* Input data:
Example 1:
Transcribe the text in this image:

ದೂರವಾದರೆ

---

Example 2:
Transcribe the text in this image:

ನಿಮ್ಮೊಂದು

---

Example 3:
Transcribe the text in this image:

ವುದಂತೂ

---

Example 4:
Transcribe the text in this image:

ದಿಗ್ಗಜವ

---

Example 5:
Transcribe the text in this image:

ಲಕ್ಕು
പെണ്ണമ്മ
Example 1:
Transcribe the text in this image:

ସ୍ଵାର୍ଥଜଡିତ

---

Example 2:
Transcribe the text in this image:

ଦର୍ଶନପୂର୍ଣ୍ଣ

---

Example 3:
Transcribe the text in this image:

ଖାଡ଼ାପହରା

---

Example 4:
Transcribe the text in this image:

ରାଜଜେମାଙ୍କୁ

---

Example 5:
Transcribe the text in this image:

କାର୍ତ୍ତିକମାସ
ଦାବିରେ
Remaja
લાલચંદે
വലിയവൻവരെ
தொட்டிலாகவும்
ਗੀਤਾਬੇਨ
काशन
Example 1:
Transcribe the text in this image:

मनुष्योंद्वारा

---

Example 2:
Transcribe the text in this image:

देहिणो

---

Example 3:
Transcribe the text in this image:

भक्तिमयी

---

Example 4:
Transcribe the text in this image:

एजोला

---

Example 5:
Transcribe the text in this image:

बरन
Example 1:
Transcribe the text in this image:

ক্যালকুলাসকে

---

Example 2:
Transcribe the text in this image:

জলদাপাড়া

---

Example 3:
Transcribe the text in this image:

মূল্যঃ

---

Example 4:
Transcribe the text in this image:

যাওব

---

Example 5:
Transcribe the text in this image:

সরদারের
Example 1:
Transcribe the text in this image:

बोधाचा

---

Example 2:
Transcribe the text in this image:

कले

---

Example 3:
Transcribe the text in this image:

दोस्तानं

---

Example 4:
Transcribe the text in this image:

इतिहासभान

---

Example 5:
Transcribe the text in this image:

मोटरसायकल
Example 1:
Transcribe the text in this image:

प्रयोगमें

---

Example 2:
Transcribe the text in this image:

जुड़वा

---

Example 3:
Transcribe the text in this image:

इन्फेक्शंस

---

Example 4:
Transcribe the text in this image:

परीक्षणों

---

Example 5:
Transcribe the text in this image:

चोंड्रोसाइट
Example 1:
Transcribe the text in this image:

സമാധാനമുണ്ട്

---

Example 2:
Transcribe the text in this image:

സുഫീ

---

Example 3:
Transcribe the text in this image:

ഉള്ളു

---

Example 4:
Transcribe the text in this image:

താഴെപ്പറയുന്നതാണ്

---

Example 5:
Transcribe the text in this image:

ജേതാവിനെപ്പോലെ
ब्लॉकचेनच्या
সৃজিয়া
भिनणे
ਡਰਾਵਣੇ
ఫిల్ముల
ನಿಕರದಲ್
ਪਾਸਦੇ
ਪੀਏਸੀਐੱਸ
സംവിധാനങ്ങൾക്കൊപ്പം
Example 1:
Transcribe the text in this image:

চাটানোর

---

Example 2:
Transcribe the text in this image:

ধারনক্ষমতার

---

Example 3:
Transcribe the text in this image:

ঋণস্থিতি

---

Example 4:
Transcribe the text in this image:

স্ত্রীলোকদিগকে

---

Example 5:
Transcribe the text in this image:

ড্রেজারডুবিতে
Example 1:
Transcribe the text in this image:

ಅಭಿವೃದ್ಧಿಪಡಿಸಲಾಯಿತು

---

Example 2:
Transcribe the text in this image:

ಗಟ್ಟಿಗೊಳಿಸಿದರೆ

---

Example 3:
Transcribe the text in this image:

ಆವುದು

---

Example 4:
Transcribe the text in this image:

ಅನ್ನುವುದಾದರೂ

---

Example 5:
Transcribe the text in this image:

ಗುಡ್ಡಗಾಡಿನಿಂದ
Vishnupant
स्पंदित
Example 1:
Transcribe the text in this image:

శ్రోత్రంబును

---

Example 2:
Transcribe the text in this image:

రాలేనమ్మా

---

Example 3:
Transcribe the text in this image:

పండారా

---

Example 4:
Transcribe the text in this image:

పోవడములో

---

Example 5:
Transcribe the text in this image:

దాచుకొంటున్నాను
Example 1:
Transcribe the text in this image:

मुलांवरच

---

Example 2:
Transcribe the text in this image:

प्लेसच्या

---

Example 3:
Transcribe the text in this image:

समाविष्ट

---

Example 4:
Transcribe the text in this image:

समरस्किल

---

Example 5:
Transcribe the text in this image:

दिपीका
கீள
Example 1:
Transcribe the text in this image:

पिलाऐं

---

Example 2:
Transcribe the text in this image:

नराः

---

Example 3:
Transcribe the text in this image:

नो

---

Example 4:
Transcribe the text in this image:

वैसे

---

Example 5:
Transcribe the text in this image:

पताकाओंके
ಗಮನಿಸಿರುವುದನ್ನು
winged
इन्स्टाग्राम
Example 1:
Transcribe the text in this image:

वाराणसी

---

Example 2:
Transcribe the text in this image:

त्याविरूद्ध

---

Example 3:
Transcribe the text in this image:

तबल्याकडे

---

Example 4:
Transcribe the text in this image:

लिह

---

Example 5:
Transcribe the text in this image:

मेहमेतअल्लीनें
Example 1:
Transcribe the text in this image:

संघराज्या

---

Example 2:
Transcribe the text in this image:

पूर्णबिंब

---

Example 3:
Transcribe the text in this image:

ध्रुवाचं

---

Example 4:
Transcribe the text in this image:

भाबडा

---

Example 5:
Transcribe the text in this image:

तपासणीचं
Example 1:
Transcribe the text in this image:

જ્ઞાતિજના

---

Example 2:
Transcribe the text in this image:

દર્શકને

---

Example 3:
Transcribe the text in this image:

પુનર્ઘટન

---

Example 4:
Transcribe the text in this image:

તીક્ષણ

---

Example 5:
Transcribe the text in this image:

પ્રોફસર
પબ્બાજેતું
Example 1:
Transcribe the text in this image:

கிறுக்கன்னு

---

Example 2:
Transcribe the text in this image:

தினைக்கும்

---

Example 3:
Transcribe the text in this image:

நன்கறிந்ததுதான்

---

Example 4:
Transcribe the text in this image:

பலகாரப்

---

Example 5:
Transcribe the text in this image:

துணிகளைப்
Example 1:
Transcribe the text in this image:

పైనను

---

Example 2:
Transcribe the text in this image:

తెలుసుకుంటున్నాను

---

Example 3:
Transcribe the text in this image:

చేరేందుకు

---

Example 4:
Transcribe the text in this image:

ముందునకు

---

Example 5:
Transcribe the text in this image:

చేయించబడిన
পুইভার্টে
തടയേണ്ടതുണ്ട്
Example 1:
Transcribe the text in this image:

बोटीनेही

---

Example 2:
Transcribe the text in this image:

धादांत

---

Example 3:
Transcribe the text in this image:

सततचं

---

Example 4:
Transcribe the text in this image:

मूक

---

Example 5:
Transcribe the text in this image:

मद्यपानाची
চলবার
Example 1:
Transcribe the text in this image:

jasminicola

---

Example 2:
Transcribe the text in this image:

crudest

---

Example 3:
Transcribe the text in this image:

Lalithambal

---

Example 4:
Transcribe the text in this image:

* Exercise requirements: Write every record above out again exactly as it stands.

* Solution to this exercise:
Example 1:
Transcribe the text in this image:

ದೂರವಾದರೆ

---

Example 2:
Transcribe the text in this image:

ನಿಮ್ಮೊಂದು

---

Example 3:
Transcribe the text in this image:

ವುದಂತೂ

---

Example 4:
Transcribe the text in this image:

ದಿಗ್ಗಜವ

---

Example 5:
Transcribe the text in this image:

ಲಕ್ಕು
പെണ്ണമ്മ
Example 1:
Transcribe the text in this image:

ସ୍ଵାର୍ଥଜଡିତ

---

Example 2:
Transcribe the text in this image:

ଦର୍ଶନପୂର୍ଣ୍ଣ

---

Example 3:
Transcribe the text in this image:

ଖାଡ଼ାପହରା

---

Example 4:
Transcribe the text in this image:

ରାଜଜେମାଙ୍କୁ

---

Example 5:
Transcribe the text in this image:

କାର୍ତ୍ତିକମାସ
ଦାବିରେ
Remaja
લાલચંદે
വലിയവൻവരെ
தொட்டிலாகவும்
ਗੀਤਾਬੇਨ
काशन
Example 1:
Transcribe the text in this image:

मनुष्योंद्वारा

---

Example 2:
Transcribe the text in this image:

देहिणो

---

Example 3:
Transcribe the text in this image:

भक्तिमयी

---

Example 4:
Transcribe the text in this image:

एजोला

---

Example 5:
Transcribe the text in this image:

बरन
Example 1:
Transcribe the text in this image:

ক্যালকুলাসকে

---

Example 2:
Transcribe the text in this image:

জলদাপাড়া

---

Example 3:
Transcribe the text in this image:

মূল্যঃ

---

Example 4:
Transcribe the text in this image:

যাওব

---

Example 5:
Transcribe the text in this image:

সরদারের
Example 1:
Transcribe the text in this image:

बोधाचा

---

Example 2:
Transcribe the text in this image:

कले

---

Example 3:
Transcribe the text in this image:

दोस्तानं

---

Example 4:
Transcribe the text in this image:

इतिहासभान

---

Example 5:
Transcribe the text in this image:

मोटरसायकल
Example 1:
Transcribe the text in this image:

प्रयोगमें

---

Example 2:
Transcribe the text in this image:

जुड़वा

---

Example 3:
Transcribe the text in this image:

इन्फेक्शंस

---

Example 4:
Transcribe the text in this image:

परीक्षणों

---

Example 5:
Transcribe the text in this image:

चोंड्रोसाइट
Example 1:
Transcribe the text in this image:

സമാധാനമുണ്ട്

---

Example 2:
Transcribe the text in this image:

സുഫീ

---

Example 3:
Transcribe the text in this image:

ഉള്ളു

---

Example 4:
Transcribe the text in this image:

താഴെപ്പറയുന്നതാണ്

---

Example 5:
Transcribe the text in this image:

ജേതാവിനെപ്പോലെ
ब्लॉकचेनच्या
সৃজিয়া
भिनणे
ਡਰਾਵਣੇ
ఫిల్ముల
ನಿಕರದಲ್
ਪਾਸਦੇ
ਪੀਏਸੀਐੱਸ
സംവിധാനങ്ങൾക്കൊപ്പം
Example 1:
Transcribe the text in this image:

চাটানোর

---

Example 2:
Transcribe the text in this image:

ধারনক্ষমতার

---

Example 3:
Transcribe the text in this image:

ঋণস্থিতি

---

Example 4:
Transcribe the text in this image:

স্ত্রীলোকদিগকে

---

Example 5:
Transcribe the text in this image:

ড্রেজারডুবিতে
Example 1:
Transcribe the text in this image:

ಅಭಿವೃದ್ಧಿಪಡಿಸಲಾಯಿತು

---

Example 2:
Transcribe the text in this image:

ಗಟ್ಟಿಗೊಳಿಸಿದರೆ

---

Example 3:
Transcribe the text in this image:

ಆವುದು

---

Example 4:
Transcribe the text in this image:

ಅನ್ನುವುದಾದರೂ

---

Example 5:
Transcribe the text in this image:

ಗುಡ್ಡಗಾಡಿನಿಂದ
Vishnupant
स्पंदित
Example 1:
Transcribe the text in this image:

శ్రోత్రంబును

---

Example 2:
Transcribe the text in this image:

రాలేనమ్మా

---

Example 3:
Transcribe the text in this image:

పండారా

---

Example 4:
Transcribe the text in this image:

పోవడములో

---

Example 5:
Transcribe the text in this image:

దాచుకొంటున్నాను
Example 1:
Transcribe the text in this image:

मुलांवरच

---

Example 2:
Transcribe the text in this image:

प्लेसच्या

---

Example 3:
Transcribe the text in this image:

समाविष्ट

---

Example 4:
Transcribe the text in this image:

समरस्किल

---

Example 5:
Transcribe the text in this image:

दिपीका
கீள
Example 1:
Transcribe the text in this image:

पिलाऐं

---

Example 2:
Transcribe the text in this image:

नराः

---

Example 3:
Transcribe the text in this image:

नो

---

Example 4:
Transcribe the text in this image:

वैसे

---

Example 5:
Transcribe the text in this image:

पताकाओंके
ಗಮನಿಸಿರುವುದನ್ನು
winged
इन्स्टाग्राम
Example 1:
Transcribe the text in this image:

वाराणसी

---

Example 2:
Transcribe the text in this image:

त्याविरूद्ध

---

Example 3:
Transcribe the text in this image:

तबल्याकडे

---

Example 4:
Transcribe the text in this image:

लिह

---

Example 5:
Transcribe the text in this image:

मेहमेतअल्लीनें
Example 1:
Transcribe the text in this image:

संघराज्या

---

Example 2:
Transcribe the text in this image:

पूर्णबिंब

---

Example 3:
Transcribe the text in this image:

ध्रुवाचं

---

Example 4:
Transcribe the text in this image:

भाबडा

---

Example 5:
Transcribe the text in this image:

तपासणीचं
Example 1:
Transcribe the text in this image:

જ્ઞાતિજના

---

Example 2:
Transcribe the text in this image:

દર્શકને

---

Example 3:
Transcribe the text in this image:

પુનર્ઘટન

---

Example 4:
Transcribe the text in this image:

તીક્ષણ

---

Example 5:
Transcribe the text in this image:

પ્રોફસર
પબ્બાજેતું
Example 1:
Transcribe the text in this image:

கிறுக்கன்னு

---

Example 2:
Transcribe the text in this image:

தினைக்கும்

---

Example 3:
Transcribe the text in this image:

நன்கறிந்ததுதான்

---

Example 4:
Transcribe the text in this image:

பலகாரப்

---

Example 5:
Transcribe the text in this image:

துணிகளைப்
Example 1:
Transcribe the text in this image:

పైనను

---

Example 2:
Transcribe the text in this image:

తెలుసుకుంటున్నాను

---

Example 3:
Transcribe the text in this image:

చేరేందుకు

---

Example 4:
Transcribe the text in this image:

ముందునకు

---

Example 5:
Transcribe the text in this image:

చేయించబడిన
পুইভার্টে
തടയേണ്ടതുണ്ട്
Example 1:
Transcribe the text in this image:

बोटीनेही

---

Example 2:
Transcribe the text in this image:

धादांत

---

Example 3:
Transcribe the text in this image:

सततचं

---

Example 4:
Transcribe the text in this image:

मूक

---

Example 5:
Transcribe the text in this image:

मद्यपानाची
চলবার
Example 1:
Transcribe the text in this image:

jasminicola

---

Example 2:
Transcribe the text in this image:

crudest

---

Example 3:
Transcribe the text in this image:

Lalithambal

---

Example 4:
Transcribe the text in this image:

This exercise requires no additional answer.